* ACTION ITEM: Among the records that follow, set down only the lines from the one containing "WiFi роутеры" to the one containing "Блоки бесперебойного питания", both included, exactly.

-- -- --

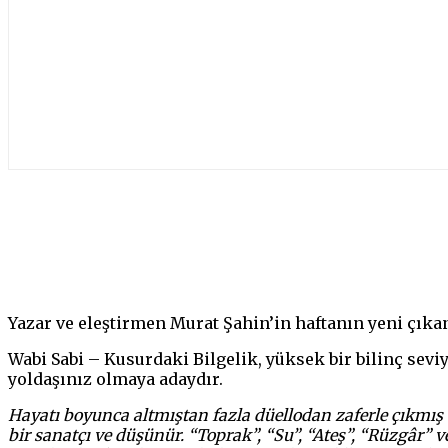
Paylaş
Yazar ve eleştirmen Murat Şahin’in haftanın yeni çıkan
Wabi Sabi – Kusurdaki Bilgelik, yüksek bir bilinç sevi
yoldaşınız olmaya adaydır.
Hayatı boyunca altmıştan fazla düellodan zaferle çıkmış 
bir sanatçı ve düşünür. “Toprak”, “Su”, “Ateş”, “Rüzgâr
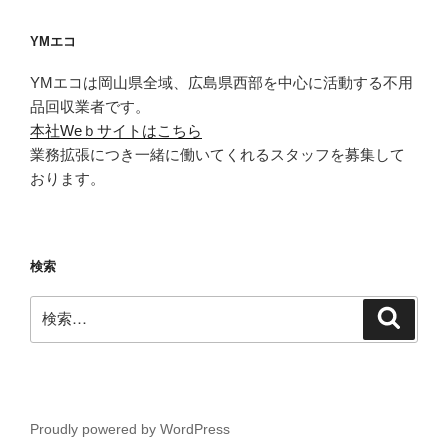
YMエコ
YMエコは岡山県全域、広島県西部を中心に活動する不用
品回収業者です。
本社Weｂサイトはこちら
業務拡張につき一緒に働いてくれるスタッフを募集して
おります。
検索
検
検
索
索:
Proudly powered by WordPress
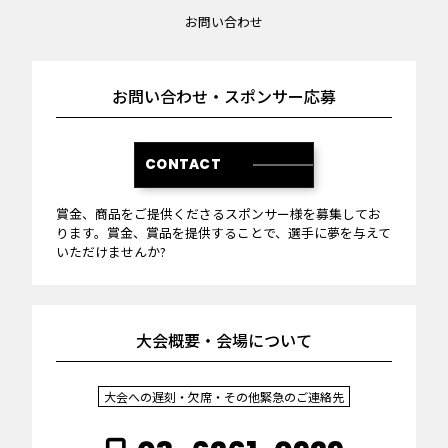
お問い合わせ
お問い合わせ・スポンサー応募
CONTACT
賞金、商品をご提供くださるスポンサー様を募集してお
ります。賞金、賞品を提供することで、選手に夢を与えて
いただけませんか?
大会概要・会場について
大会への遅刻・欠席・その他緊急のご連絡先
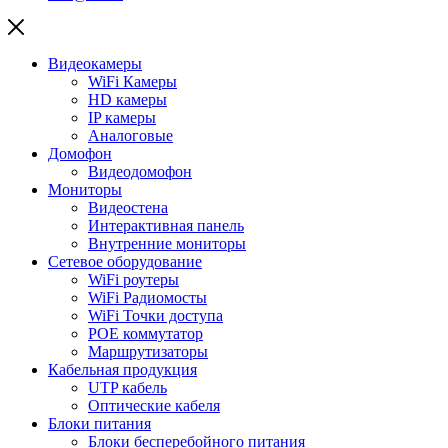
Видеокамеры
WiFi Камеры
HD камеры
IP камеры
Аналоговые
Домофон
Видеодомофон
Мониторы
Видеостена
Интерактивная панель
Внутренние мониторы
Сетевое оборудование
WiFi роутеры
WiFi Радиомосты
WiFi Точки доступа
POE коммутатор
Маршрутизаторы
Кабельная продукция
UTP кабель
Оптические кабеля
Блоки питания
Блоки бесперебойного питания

-- -- --

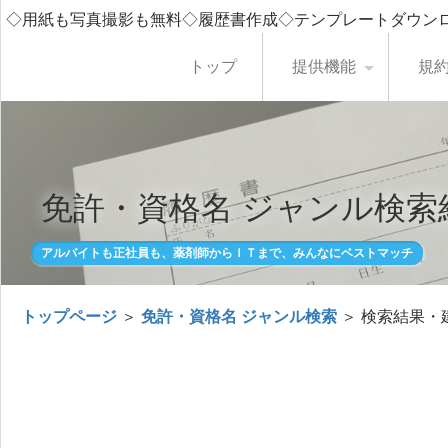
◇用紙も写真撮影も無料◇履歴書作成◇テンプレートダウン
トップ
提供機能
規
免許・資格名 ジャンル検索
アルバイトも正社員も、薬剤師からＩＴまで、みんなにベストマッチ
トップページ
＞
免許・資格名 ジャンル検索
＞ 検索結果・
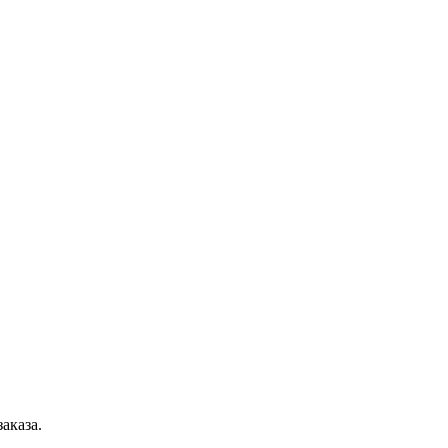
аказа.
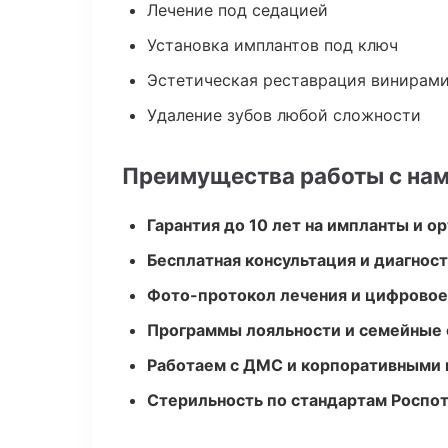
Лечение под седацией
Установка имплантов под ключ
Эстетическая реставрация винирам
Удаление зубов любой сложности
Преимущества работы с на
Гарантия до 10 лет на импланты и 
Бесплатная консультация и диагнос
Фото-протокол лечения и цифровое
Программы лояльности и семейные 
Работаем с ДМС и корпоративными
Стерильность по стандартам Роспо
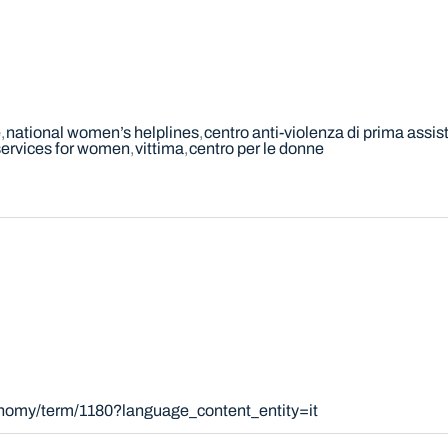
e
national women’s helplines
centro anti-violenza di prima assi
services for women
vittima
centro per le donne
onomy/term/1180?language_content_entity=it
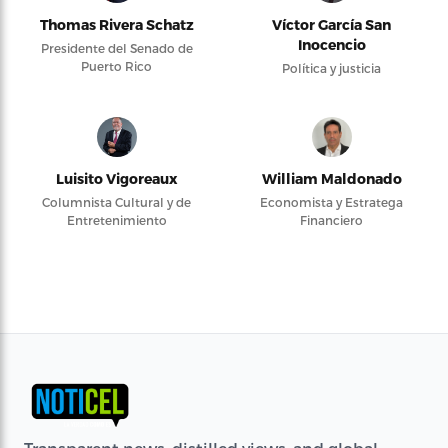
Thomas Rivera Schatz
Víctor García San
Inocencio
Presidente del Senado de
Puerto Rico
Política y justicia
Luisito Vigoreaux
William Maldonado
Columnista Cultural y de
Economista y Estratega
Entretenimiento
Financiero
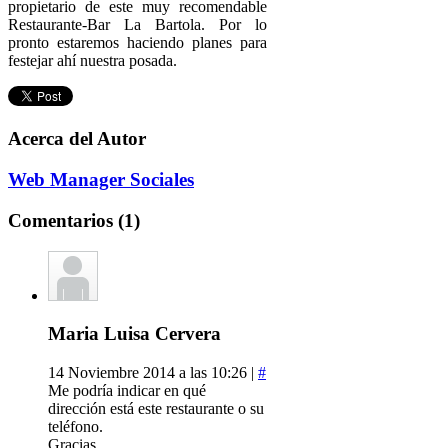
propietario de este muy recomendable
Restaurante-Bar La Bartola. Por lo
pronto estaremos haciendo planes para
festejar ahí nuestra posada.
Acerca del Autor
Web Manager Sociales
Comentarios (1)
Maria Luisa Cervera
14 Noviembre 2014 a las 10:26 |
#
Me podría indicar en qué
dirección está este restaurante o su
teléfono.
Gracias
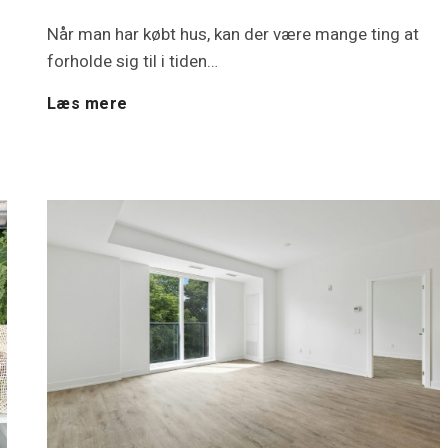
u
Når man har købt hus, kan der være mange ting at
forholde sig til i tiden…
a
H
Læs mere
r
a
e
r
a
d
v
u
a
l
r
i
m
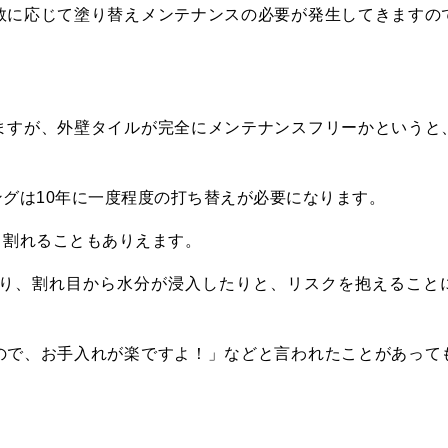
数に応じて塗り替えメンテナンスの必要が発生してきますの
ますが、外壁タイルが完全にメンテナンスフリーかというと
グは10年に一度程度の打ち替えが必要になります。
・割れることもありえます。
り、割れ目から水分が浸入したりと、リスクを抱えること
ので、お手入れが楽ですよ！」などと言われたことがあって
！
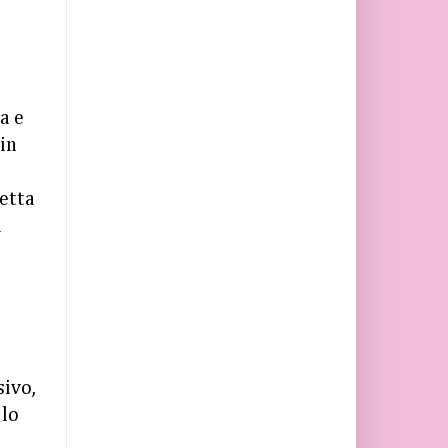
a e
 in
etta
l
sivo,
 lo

-- -- --

* TASK SOLUTION:
WiFi роутеры
WiFi Радиомосты
WiFi Точки доступа
POE коммутатор
Маршрутизаторы
Кабельная продукция
UTP кабель
Оптические кабеля
Блоки питания
Блоки бесперебойного питания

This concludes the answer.